Methods for multitasking among real-time embedded compute tasks running on the GPU
Published Web Locationhttps://doi.org/10.1002/cpe.4118
In this study, we provide an extensive survey on wide spectrum of scheduling methods for multitasking among graphics processing unit (GPU) computing tasks. We then design several schedulers and explain in detail the selected methods we have developed to implement our scheduling strategies. Next, we compare the performance of schedulers on various workloads running on Fermi and Kepler architectures and arrive at the following major conclusions: (1) Small kernels benefit from running kernels concurrently. (2) The combination of small kernels, high-priority kernels with longer runtimes, and lower-priority kernels with shorter runtimes benefits from a CPU scheduler that dynamically changes kernel order on the Fermi architecture. (3) Because of limitations of existing GPU architectures, currently CPU schedulers outperform their GPU counterparts.
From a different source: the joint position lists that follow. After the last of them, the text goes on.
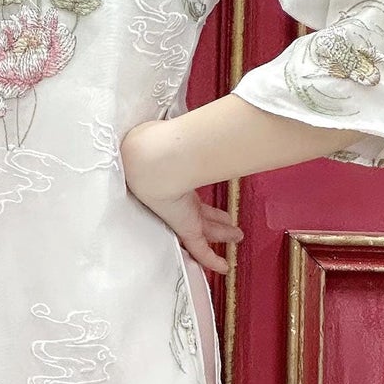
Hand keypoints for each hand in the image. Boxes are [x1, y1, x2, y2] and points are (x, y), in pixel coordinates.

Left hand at [121, 120, 242, 274]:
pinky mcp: (184, 226)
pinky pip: (199, 248)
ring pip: (205, 228)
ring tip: (235, 237)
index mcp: (173, 178)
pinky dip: (211, 260)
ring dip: (220, 233)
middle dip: (216, 218)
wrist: (149, 160)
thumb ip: (191, 133)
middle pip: (200, 213)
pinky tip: (224, 268)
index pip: (189, 192)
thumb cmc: (158, 144)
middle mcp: (177, 198)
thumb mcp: (178, 140)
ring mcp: (181, 214)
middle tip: (229, 224)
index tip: (212, 201)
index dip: (201, 197)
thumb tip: (206, 116)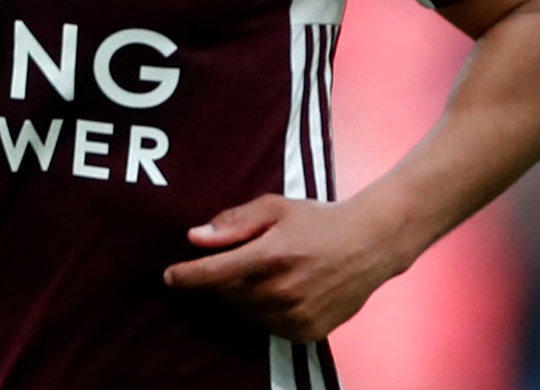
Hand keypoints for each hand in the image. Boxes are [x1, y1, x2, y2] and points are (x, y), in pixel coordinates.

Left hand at [161, 194, 410, 342]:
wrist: (370, 244)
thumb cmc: (318, 220)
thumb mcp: (275, 207)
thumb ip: (233, 223)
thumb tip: (195, 238)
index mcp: (270, 256)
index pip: (213, 274)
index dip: (186, 276)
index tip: (169, 276)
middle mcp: (281, 291)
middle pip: (227, 294)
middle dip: (225, 278)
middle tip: (244, 258)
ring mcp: (295, 315)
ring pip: (247, 312)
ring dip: (245, 296)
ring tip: (268, 272)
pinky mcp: (307, 332)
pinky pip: (269, 326)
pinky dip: (266, 311)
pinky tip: (284, 290)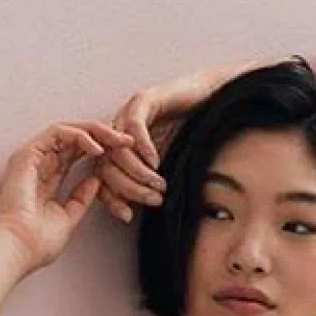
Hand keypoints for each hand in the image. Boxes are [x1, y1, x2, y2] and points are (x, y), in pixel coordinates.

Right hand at [0, 119, 135, 271]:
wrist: (20, 247)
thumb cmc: (38, 241)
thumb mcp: (69, 217)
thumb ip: (81, 197)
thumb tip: (96, 180)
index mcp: (47, 178)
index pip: (76, 154)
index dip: (101, 150)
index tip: (126, 155)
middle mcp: (39, 164)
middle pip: (73, 138)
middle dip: (103, 135)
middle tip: (128, 141)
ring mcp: (32, 157)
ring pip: (67, 130)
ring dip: (95, 131)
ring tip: (119, 140)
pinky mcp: (27, 154)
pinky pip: (57, 133)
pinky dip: (80, 136)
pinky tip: (98, 148)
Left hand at [94, 65, 229, 222]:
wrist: (212, 100)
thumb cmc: (194, 133)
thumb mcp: (171, 164)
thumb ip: (156, 182)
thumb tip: (148, 208)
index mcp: (120, 147)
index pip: (103, 176)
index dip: (111, 198)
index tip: (128, 215)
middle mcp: (118, 131)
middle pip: (105, 165)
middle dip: (128, 188)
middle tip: (153, 199)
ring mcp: (128, 113)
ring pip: (117, 149)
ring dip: (138, 172)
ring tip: (159, 183)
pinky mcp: (143, 100)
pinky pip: (134, 126)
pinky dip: (143, 147)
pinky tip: (156, 161)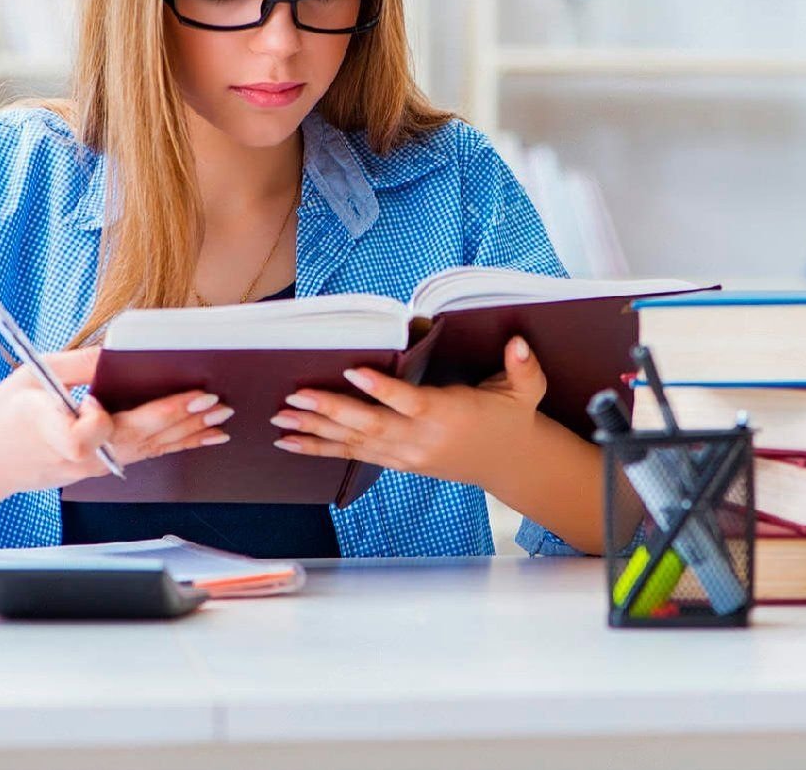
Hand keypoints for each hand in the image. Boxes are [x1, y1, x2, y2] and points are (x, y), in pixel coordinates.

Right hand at [0, 347, 232, 492]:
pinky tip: (206, 436)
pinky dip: (179, 443)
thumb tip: (116, 352)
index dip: (95, 420)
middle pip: (132, 439)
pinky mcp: (106, 468)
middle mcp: (80, 458)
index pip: (85, 436)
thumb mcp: (31, 375)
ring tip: (219, 415)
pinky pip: (148, 454)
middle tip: (209, 400)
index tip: (95, 402)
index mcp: (53, 434)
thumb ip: (75, 365)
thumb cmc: (9, 412)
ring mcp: (97, 468)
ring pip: (148, 449)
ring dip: (187, 431)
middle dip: (173, 418)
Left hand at [270, 336, 546, 486]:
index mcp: (449, 415)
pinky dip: (320, 449)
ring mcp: (407, 455)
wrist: (509, 462)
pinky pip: (353, 456)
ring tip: (280, 420)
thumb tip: (518, 343)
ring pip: (355, 444)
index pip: (411, 402)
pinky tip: (291, 443)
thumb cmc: (511, 417)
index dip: (382, 390)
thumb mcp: (526, 390)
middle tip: (296, 397)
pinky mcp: (397, 461)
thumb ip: (522, 367)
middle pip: (371, 426)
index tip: (354, 371)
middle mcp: (422, 440)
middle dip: (330, 412)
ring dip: (315, 431)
We also provide results and observations obtained from implementing and evaluating our schedulers on the NVIDIA Jetson TX1 system-on-chip architecture. We observe that although TX1 has the newer Maxwell architecture, the mechanism used for scheduler timings behaves differently on TX1 compared to Kepler leading to incorrect timings. In this paper, we describe our methods that allow us to report correct timings for CPU schedulers running on TX1. Finally, we propose new research directions involving the investigation of additional scheduling strategies.